• [DATA SHOWN]
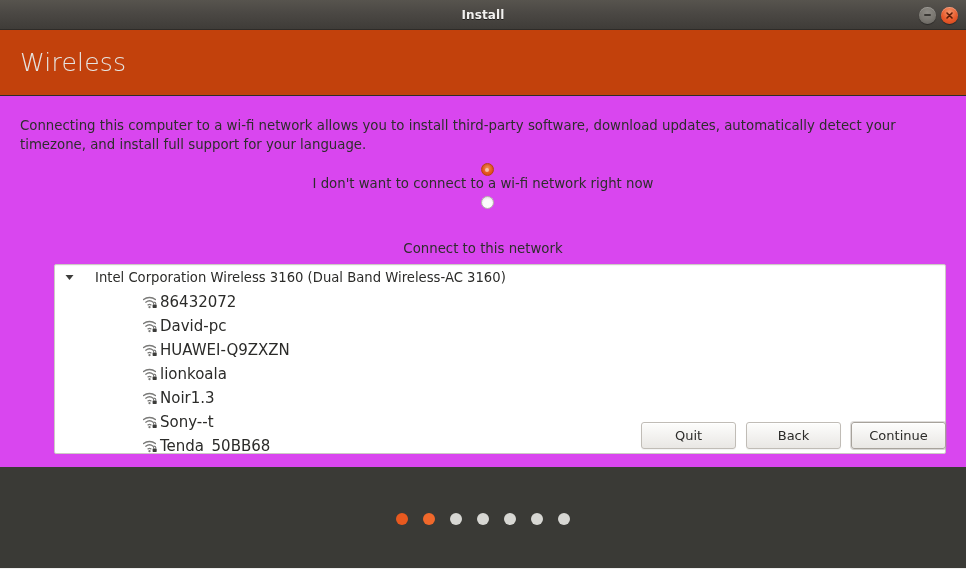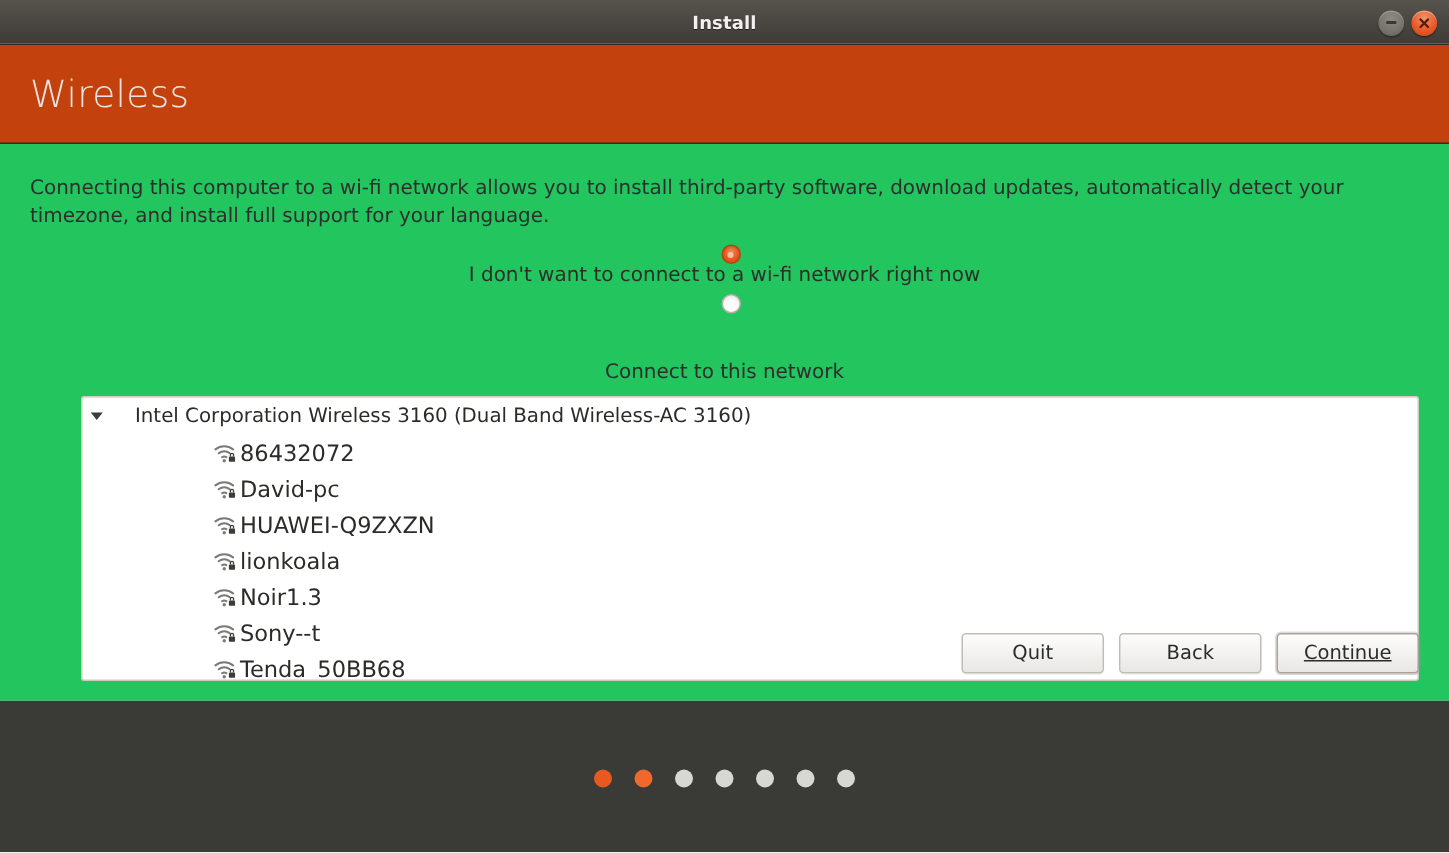--- a/index.html
+++ b/index.html
@@ -76,21 +76,21 @@
   .page-title {
     font-size: 25px;
     font-weight: 300;
     color: #e6e4e1;
     letter-spacing: 0.2px;
   }
 
   
   .content {
     height: 371px;
-    background: #22c55e;
+    background: #d946ef;
     padding: 20px 20px 0 20px;
     position: relative;
   }
   .intro {
     font-size: 13.3px;
     line-height: 19px;
     color: #2e2e2c;
     max-width: 890px;
   }
 
@@ -139,20 +139,21 @@
     background: #ffffff;
     border: 1px solid #cdcac5;
     border-radius: 2px;
     overflow: hidden;
     box-shadow: inset 0 1px 1px rgba(0,0,0,0.04);
   }
   .adapter-row {
     display: flex;
     align-items: center;
     height: 25px;
+    padding-left: 5px;
     cursor: pointer;
   }
   .tri {
     width: 18px;
     flex: 0 0 auto;
     display: flex;
     align-items: center;
     justify-content: center;
   }
   .tri svg { display: block; }
@@ -198,21 +199,20 @@
     background: linear-gradient(to bottom, #fdfdfc 0%, #f3f2f0 50%, #e9e7e4 100%);
     border: 1px solid #c0bcb6;
     border-radius: 3px;
     box-shadow: inset 0 1px 0 rgba(255,255,255,0.9), 0 1px 1px rgba(0,0,0,0.05);
     cursor: pointer;
     font-family: "DejaVu Sans", "Liberation Sans", sans-serif;
   }
   .btn.default {
     border-color: #a7a29b;
     box-shadow: inset 0 1px 0 rgba(255,255,255,0.9), 0 0 0 1px rgba(160,155,148,0.35), 0 1px 1px rgba(0,0,0,0.05);
-    text-decoration: underline;
   }
 
   
   .slideshow {
     height: 101px;
     background: #3a3a36;
     display: flex;
     align-items: center;
     justify-content: center;
   }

• [PROBLEM TO SOLVE] Starting at the top of the listing above, reproduce each line up to and including the one with "border-color: #a7a29b;"; omit the pictures.

• [OUTPUT FOR THIS TASK]
--- a/index.html
+++ b/index.html
@@ -76,21 +76,21 @@
   .page-title {
     font-size: 25px;
     font-weight: 300;
     color: #e6e4e1;
     letter-spacing: 0.2px;
   }
 
   
   .content {
     height: 371px;
-    background: #22c55e;
+    background: #d946ef;
     padding: 20px 20px 0 20px;
     position: relative;
   }
   .intro {
     font-size: 13.3px;
     line-height: 19px;
     color: #2e2e2c;
     max-width: 890px;
   }
 
@@ -139,20 +139,21 @@
     background: #ffffff;
     border: 1px solid #cdcac5;
     border-radius: 2px;
     overflow: hidden;
     box-shadow: inset 0 1px 1px rgba(0,0,0,0.04);
   }
   .adapter-row {
     display: flex;
     align-items: center;
     height: 25px;
+    padding-left: 5px;
     cursor: pointer;
   }
   .tri {
     width: 18px;
     flex: 0 0 auto;
     display: flex;
     align-items: center;
     justify-content: center;
   }
   .tri svg { display: block; }
@@ -198,21 +199,20 @@
     background: linear-gradient(to bottom, #fdfdfc 0%, #f3f2f0 50%, #e9e7e4 100%);
     border: 1px solid #c0bcb6;
     border-radius: 3px;
     box-shadow: inset 0 1px 0 rgba(255,255,255,0.9), 0 1px 1px rgba(0,0,0,0.05);
     cursor: pointer;
     font-family: "DejaVu Sans", "Liberation Sans", sans-serif;
   }
   .btn.default {
     border-color: #a7a29b;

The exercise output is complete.